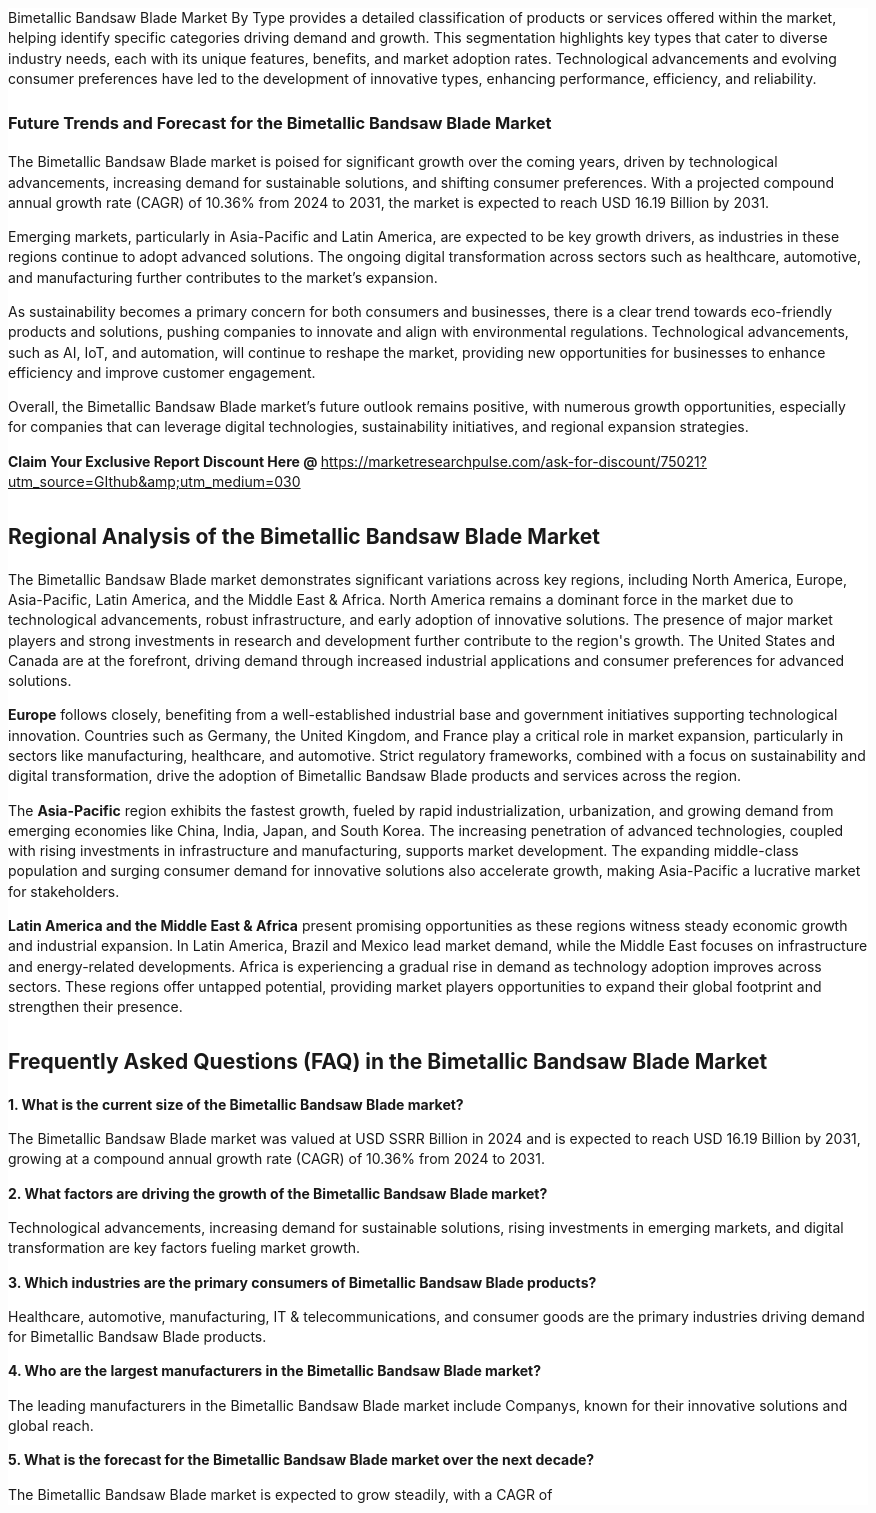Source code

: Bimetallic Bandsaw Blade Market By Type provides a detailed classification of products or services offered within the market, helping identify specific categories driving demand and growth. This segmentation highlights key types that cater to diverse industry needs, each with its unique features, benefits, and market adoption rates. Technological advancements and evolving consumer preferences have led to the development of innovative types, enhancing performance, efficiency, and reliability.</p><h3>Future Trends and Forecast for the Bimetallic Bandsaw Blade Market</h3><p>The Bimetallic Bandsaw Blade market is poised for significant growth over the coming years, driven by technological advancements, increasing demand for sustainable solutions, and shifting consumer preferences. With a projected compound annual growth rate (CAGR) of 10.36% from 2024 to 2031, the market is expected to reach USD 16.19 Billion by 2031.</p><p>Emerging markets, particularly in Asia-Pacific and Latin America, are expected to be key growth drivers, as industries in these regions continue to adopt advanced solutions. The ongoing digital transformation across sectors such as healthcare, automotive, and manufacturing further contributes to the market&rsquo;s expansion.</p><p>As sustainability becomes a primary concern for both consumers and businesses, there is a clear trend towards eco-friendly products and solutions, pushing companies to innovate and align with environmental regulations. Technological advancements, such as AI, IoT, and automation, will continue to reshape the market, providing new opportunities for businesses to enhance efficiency and improve customer engagement.</p><p>Overall, the Bimetallic Bandsaw Blade market&rsquo;s future outlook remains positive, with numerous growth opportunities, especially for companies that can leverage digital technologies, sustainability initiatives, and regional expansion strategies.</p><p><strong>Claim Your Exclusive Report Discount Here @ </strong><a href="https://marketresearchpulse.com/ask-for-discount/75021?utm_source=GIthub&amp;utm_medium=030">https://marketresearchpulse.com/ask-for-discount/75021?utm_source=GIthub&amp;utm_medium=030</a></p><h2><strong>Regional Analysis of the Bimetallic Bandsaw Blade Market</strong></h2><p>The Bimetallic Bandsaw Blade market demonstrates significant variations across key regions, including North America, Europe, Asia-Pacific, Latin America, and the Middle East &amp; Africa. North America remains a dominant force in the market due to technological advancements, robust infrastructure, and early adoption of innovative solutions. The presence of major market players and strong investments in research and development further contribute to the region's growth. The United States and Canada are at the forefront, driving demand through increased industrial applications and consumer preferences for advanced solutions.</p><p><strong>Europe</strong> follows closely, benefiting from a well-established industrial base and government initiatives supporting technological innovation. Countries such as Germany, the United Kingdom, and France play a critical role in market expansion, particularly in sectors like manufacturing, healthcare, and automotive. Strict regulatory frameworks, combined with a focus on sustainability and digital transformation, drive the adoption of Bimetallic Bandsaw Blade products and services across the region.</p><p>The <strong>Asia-Pacific</strong> region exhibits the fastest growth, fueled by rapid industrialization, urbanization, and growing demand from emerging economies like China, India, Japan, and South Korea. The increasing penetration of advanced technologies, coupled with rising investments in infrastructure and manufacturing, supports market development. The expanding middle-class population and surging consumer demand for innovative solutions also accelerate growth, making Asia-Pacific a lucrative market for stakeholders.</p><p><strong>Latin America and the Middle East &amp; Africa</strong> present promising opportunities as these regions witness steady economic growth and industrial expansion. In Latin America, Brazil and Mexico lead market demand, while the Middle East focuses on infrastructure and energy-related developments. Africa is experiencing a gradual rise in demand as technology adoption improves across sectors. These regions offer untapped potential, providing market players opportunities to expand their global footprint and strengthen their presence.</p><h2><strong>Frequently Asked Questions (FAQ) in the Bimetallic Bandsaw Blade Market</strong></h2><p><strong>1. What is the current size of the Bimetallic Bandsaw Blade market?</strong></p><p>The Bimetallic Bandsaw Blade market was valued at USD SSRR Billion in 2024 and is expected to reach USD 16.19 Billion by 2031, growing at a compound annual growth rate (CAGR) of 10.36% from 2024 to 2031.</p><p><strong>2. What factors are driving the growth of the Bimetallic Bandsaw Blade market?</strong></p><p>Technological advancements, increasing demand for sustainable solutions, rising investments in emerging markets, and digital transformation are key factors fueling market growth.</p><p><strong>3. Which industries are the primary consumers of Bimetallic Bandsaw Blade products?</strong></p><p>Healthcare, automotive, manufacturing, IT &amp; telecommunications, and consumer goods are the primary industries driving demand for Bimetallic Bandsaw Blade products.</p><p><strong>4. Who are the largest manufacturers in the Bimetallic Bandsaw Blade market?</strong></p><p>The leading manufacturers in the Bimetallic Bandsaw Blade market include Companys, known for their innovative solutions and global reach.</p><p><strong>5. What is the forecast for the Bimetallic Bandsaw Blade market over the next decade?</strong></p><p>The Bimetallic Bandsaw Blade market is expected to grow steadily, with a CAGR of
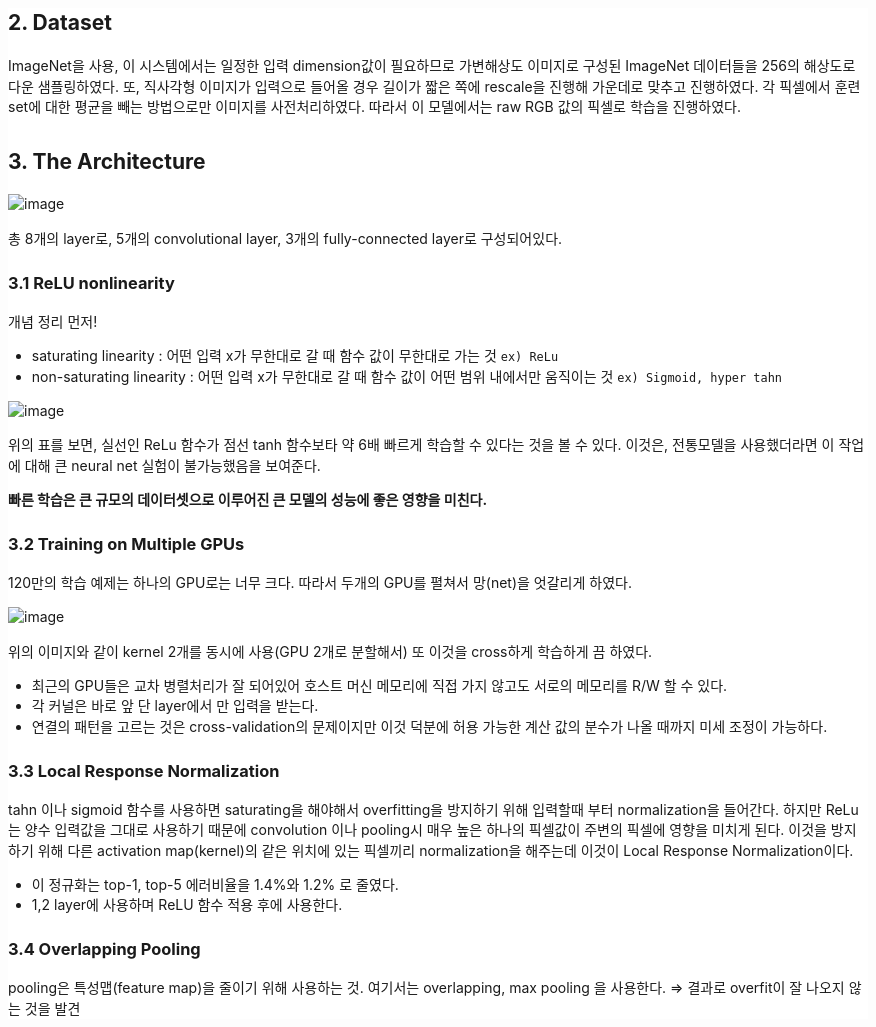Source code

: ## 2. Dataset

ImageNet을 사용, 이 시스템에서는 일정한 입력 dimension값이 필요하므로 가변해상도 이미지로 구성된 ImageNet 데이터들을 256의 해상도로 다운 샘플링하였다. 또, 직사각형 이미지가 입력으로 들어올 경우 길이가 짧은 쪽에 rescale을 진행해 가운데로 맞추고 진행하였다. 각 픽셀에서 훈련 set에 대한 평균을 빼는 방법으로만 이미지를 사전처리하였다. 따라서 이 모델에서는 raw RGB 값의 픽셀로 학습을 진행하였다.





## 3. The Architecture

![image](https://user-images.githubusercontent.com/53431568/119877176-a7a1d300-bf63-11eb-8839-061d7750c517.png)

총 8개의 layer로, 5개의 convolutional layer, 3개의 fully-connected layer로 구성되어있다.

### 3.1 ReLU nonlinearity

개념 정리 먼저!

- saturating linearity : 어떤 입력 x가 무한대로 갈 때 함수 값이 무한대로 가는 것 `ex) ReLu`
- non-saturating linearity : 어떤 입력 x가 무한대로 갈 때 함수 값이 어떤 범위 내에서만 움직이는 것 `ex) Sigmoid, hyper tahn`

![image](https://user-images.githubusercontent.com/53431568/119877228-bab4a300-bf63-11eb-8304-59a2175bc694.png)

위의 표를 보면, 실선인 ReLu 함수가 점선  tanh 함수보타 약 6배 빠르게 학습할 수 있다는 것을 볼 수 있다. 이것은, 전통모델을 사용했더라면 이 작업에 대해 큰 neural net 실험이 불가능했음을 보여준다.

**빠른 학습은 큰 규모의 데이터셋으로 이루어진 큰 모델의 성능에 좋은 영향을 미친다.**

### 3.2 Training on Multiple GPUs

120만의 학습 예제는 하나의 GPU로는 너무 크다. 따라서 두개의 GPU를 펼쳐서 망(net)을 엇갈리게 하였다. 


![image](https://user-images.githubusercontent.com/53431568/119877274-ca33ec00-bf63-11eb-98a6-5f016782877b.png)

위의 이미지와 같이 kernel 2개를 동시에 사용(GPU 2개로 분할해서) 또 이것을 cross하게 학습하게 끔 하였다. 

- 최근의 GPU들은 교차 병렬처리가 잘 되어있어 호스트 머신 메모리에 직접 가지 않고도 서로의 메모리를 R/W 할 수 있다.
- 각 커널은 바로 앞 단 layer에서 만 입력을 받는다.
- 연결의 패턴을 고르는 것은 cross-validation의 문제이지만 이것 덕분에 허용 가능한 계산 값의 분수가 나올 때까지 미세 조정이 가능하다.

### 3.3 Local Response Normalization

tahn 이나 sigmoid 함수를 사용하면 saturating을 해야해서 overfitting을 방지하기 위해 입력할때 부터 normalization을 들어간다. 하지만 ReLu는 양수 입력값을 그대로 사용하기 때문에 convolution 이나 pooling시 매우 높은 하나의 픽셀값이 주변의 픽셀에 영향을 미치게 된다. 이것을 방지하기 위해 다른 activation map(kernel)의 같은 위치에 있는 픽셀끼리 normalization을 해주는데 이것이 Local Response Normalization이다.

- 이 정규화는 top-1, top-5 에러비율을 1.4%와 1.2% 로 줄였다.
- 1,2 layer에 사용하며 ReLU 함수 적용 후에 사용한다.

### 3.4 Overlapping Pooling

pooling은 특성맵(feature map)을 줄이기 위해 사용하는 것. 여기서는 overlapping, max pooling 을 사용한다. ⇒ 결과로 overfit이 잘 나오지 않는 것을 발견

Work item —
Copy the lines of the data above exactly as written, beginning with the line containing "ImageNet을 사용, 이" and ending with the line containing "- non-saturating linearity", and leave out all other lines.

Task solution —
ImageNet을 사용, 이 시스템에서는 일정한 입력 dimension값이 필요하므로 가변해상도 이미지로 구성된 ImageNet 데이터들을 256의 해상도로 다운 샘플링하였다. 또, 직사각형 이미지가 입력으로 들어올 경우 길이가 짧은 쪽에 rescale을 진행해 가운데로 맞추고 진행하였다. 각 픽셀에서 훈련 set에 대한 평균을 빼는 방법으로만 이미지를 사전처리하였다. 따라서 이 모델에서는 raw RGB 값의 픽셀로 학습을 진행하였다.





## 3. The Architecture

![image](https://user-images.githubusercontent.com/53431568/119877176-a7a1d300-bf63-11eb-8839-061d7750c517.png)

총 8개의 layer로, 5개의 convolutional layer, 3개의 fully-connected layer로 구성되어있다.

### 3.1 ReLU nonlinearity

개념 정리 먼저!

- saturating linearity : 어떤 입력 x가 무한대로 갈 때 함수 값이 무한대로 가는 것 `ex) ReLu`
- non-saturating linearity : 어떤 입력 x가 무한대로 갈 때 함수 값이 어떤 범위 내에서만 움직이는 것 `ex) Sigmoid, hyper tahn`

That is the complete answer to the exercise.